EXERCISE AIM.
Copy out every line from the records below verbatim, leaving out the pictures.

PROVIDED INFORMATION.
·····

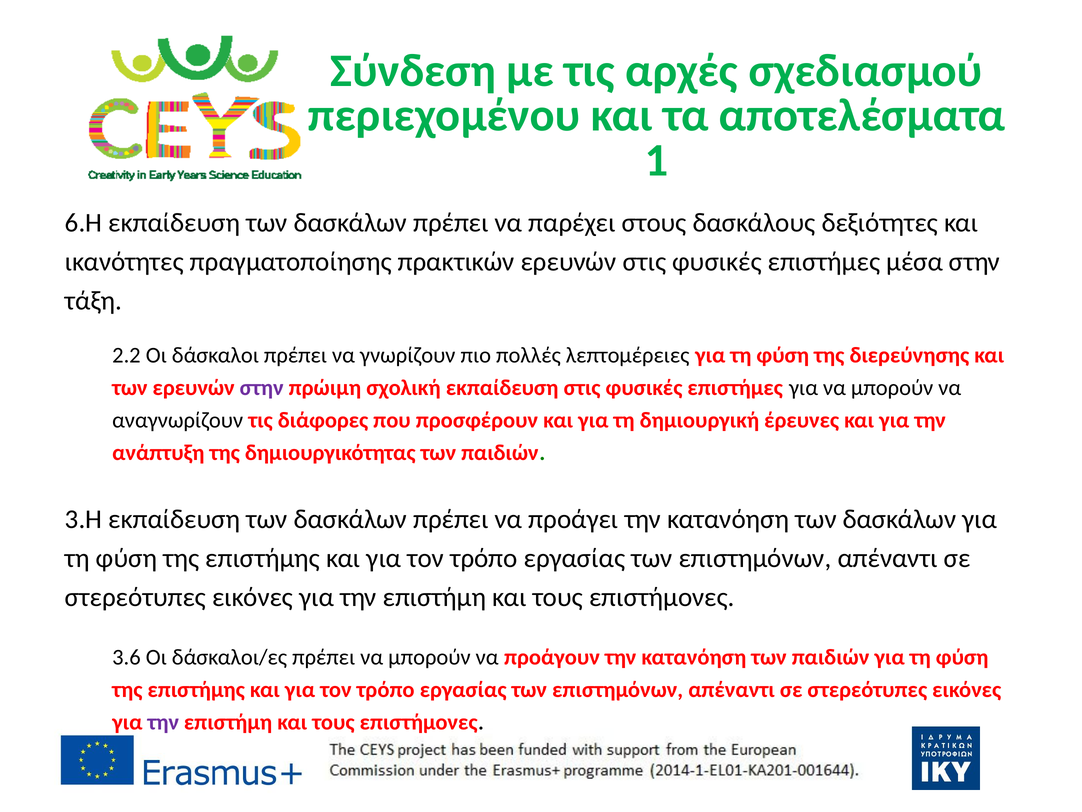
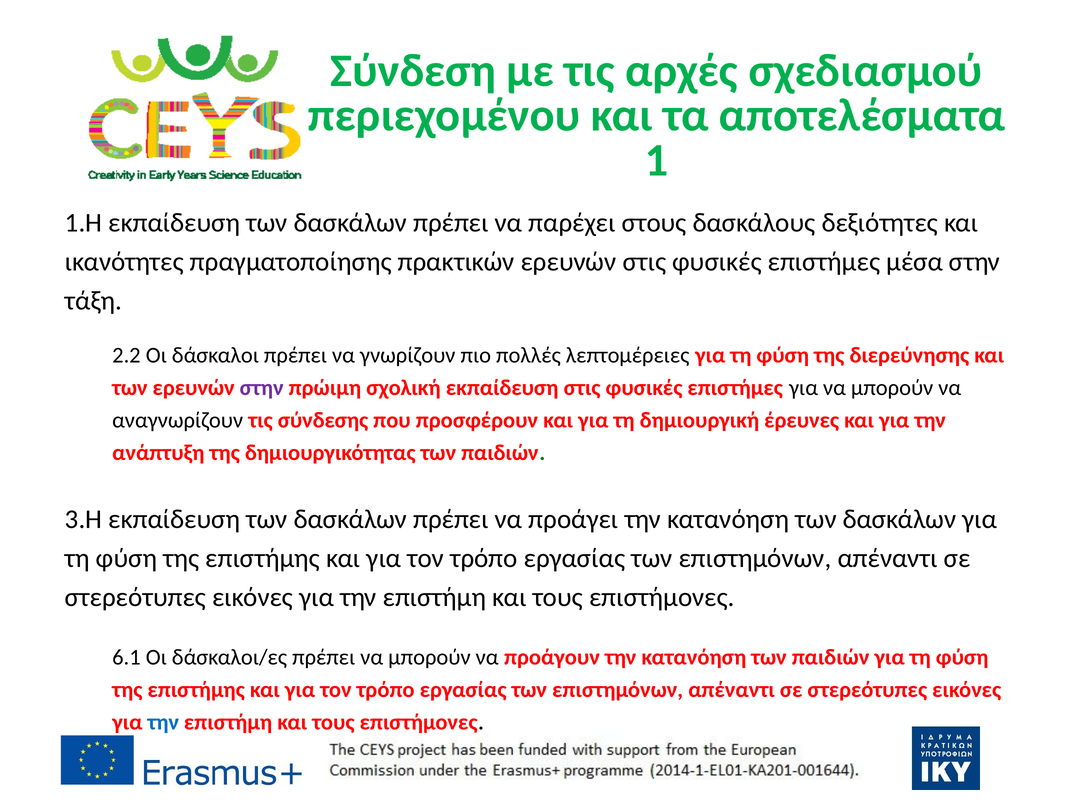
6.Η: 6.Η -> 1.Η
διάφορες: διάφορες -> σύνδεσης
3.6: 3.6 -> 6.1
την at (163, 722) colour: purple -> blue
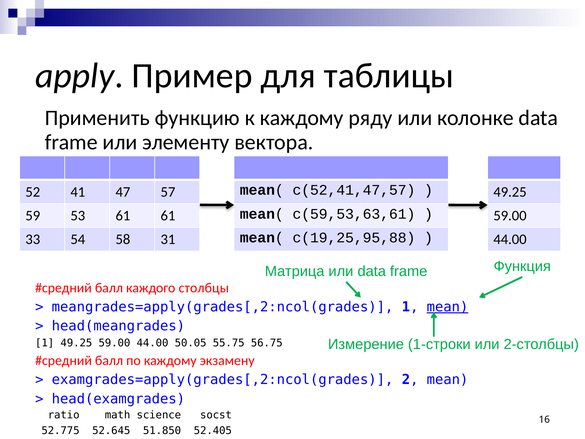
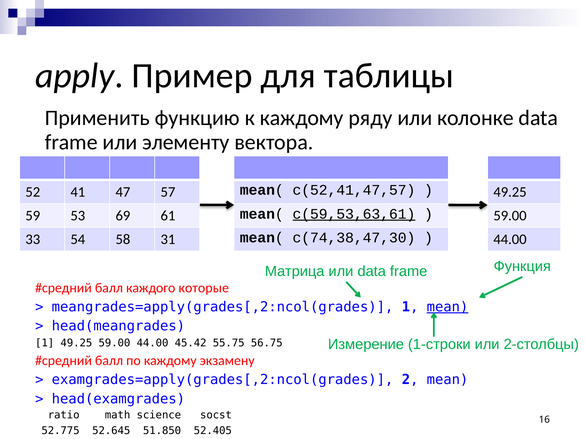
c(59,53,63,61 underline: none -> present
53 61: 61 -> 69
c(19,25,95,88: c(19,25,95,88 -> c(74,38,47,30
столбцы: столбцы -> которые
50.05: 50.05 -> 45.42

·····

CORRECT RESULT.
6.Η: 6.Η -> 1.Η
διάφορες: διάφορες -> σύνδεσης
3.6: 3.6 -> 6.1
την at (163, 722) colour: purple -> blue
c(59,53,63,61 underline: none -> present
53 61: 61 -> 69
c(19,25,95,88: c(19,25,95,88 -> c(74,38,47,30
столбцы: столбцы -> которые
50.05: 50.05 -> 45.42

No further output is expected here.